Brief a: In the map-drawing tutorial below, which brush settings does the writer say they actually used?

Document excerpt:
»»

Next, we want to use the Wand tool to select the entire black region of the map. This will select everything that is part of the sea. After you have the black region selected, Invert the selection by going to Select > Invert. You will now have the entire white region selected. We select the black first then invert because if we tried to select one of the white regions with the wand tool, we'd miss several of the other white regions when we perform the Stroke action next.

Now, before "Stroking" the selection, we need to set up the brush we are going to use. Using the Brush tool set on circle 5 or 7, set the foreground color to either white or black. (I used Circle 5 set to black for this example, but you can use any shape you'd like.) Using white will build on the existing land, while black will carve out of it. I chose black because I had a couple inlets I liked that I wanted to preserve. Next, set the Jitter level. To do this, on the Paintbrush menu, check the box next to Jitter. You'll need a moderately high Jitter--the higher the Jitter, the more variation in where the brush will paint. Here, I used a setting of 1.75. I also set the spacing on the brush much higher than the default (here, 100). This helps to prevent a solid but squiggly line from being the result.

««

Excerpted data:
»»

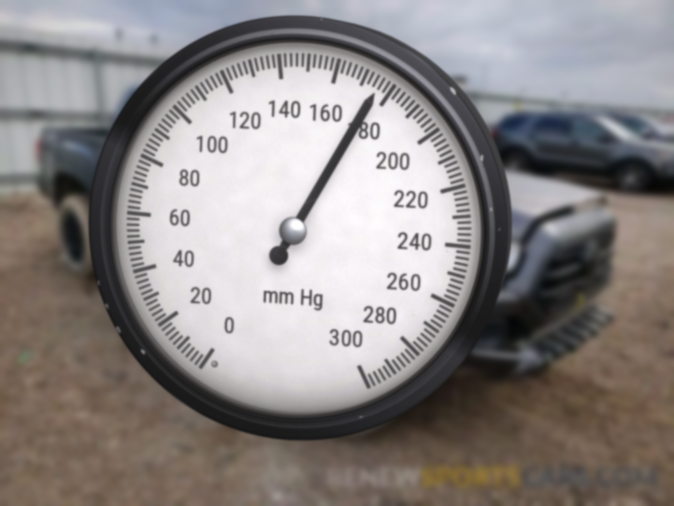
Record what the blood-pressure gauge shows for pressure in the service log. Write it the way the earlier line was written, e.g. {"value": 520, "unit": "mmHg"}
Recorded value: {"value": 176, "unit": "mmHg"}
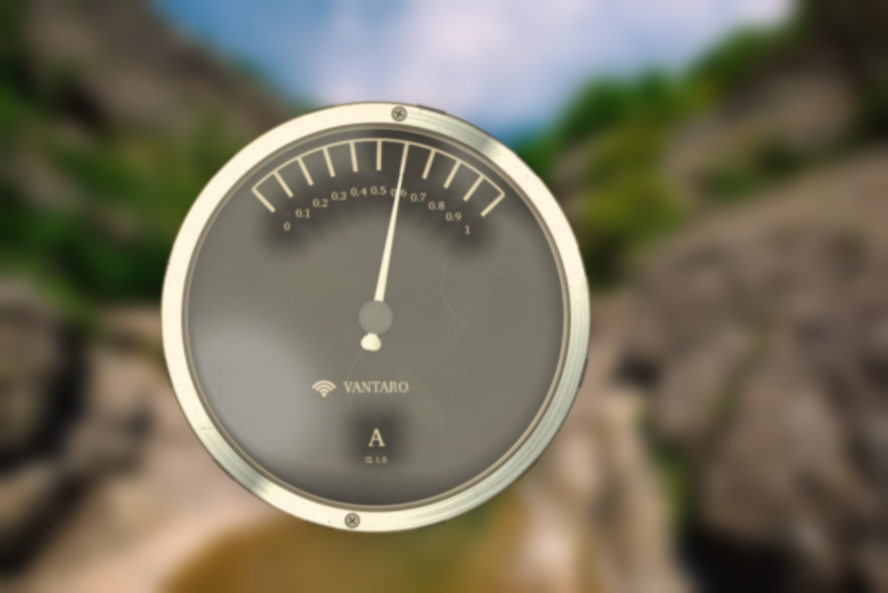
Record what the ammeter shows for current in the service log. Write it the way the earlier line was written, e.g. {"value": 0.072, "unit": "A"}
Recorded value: {"value": 0.6, "unit": "A"}
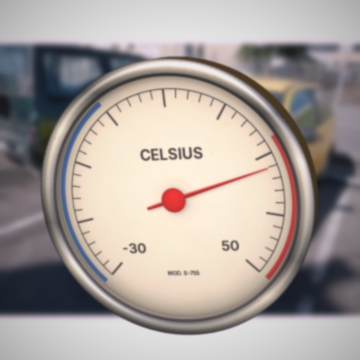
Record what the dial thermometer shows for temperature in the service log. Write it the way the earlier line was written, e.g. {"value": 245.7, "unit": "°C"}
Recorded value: {"value": 32, "unit": "°C"}
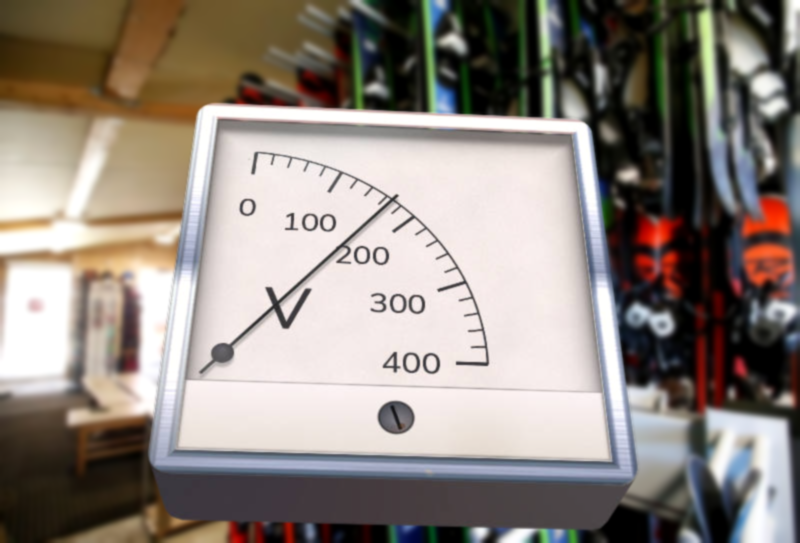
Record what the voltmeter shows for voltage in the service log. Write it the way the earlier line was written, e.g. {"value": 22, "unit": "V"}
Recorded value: {"value": 170, "unit": "V"}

««

Brief b: How many lines of the listing contain the word "earlier"? Give only the number.

Worked solution a:
- Brush shape: Circle 5
- Foreground color: black
- Jitter: 1.75
- Spacing: 100

Worked solution b: 4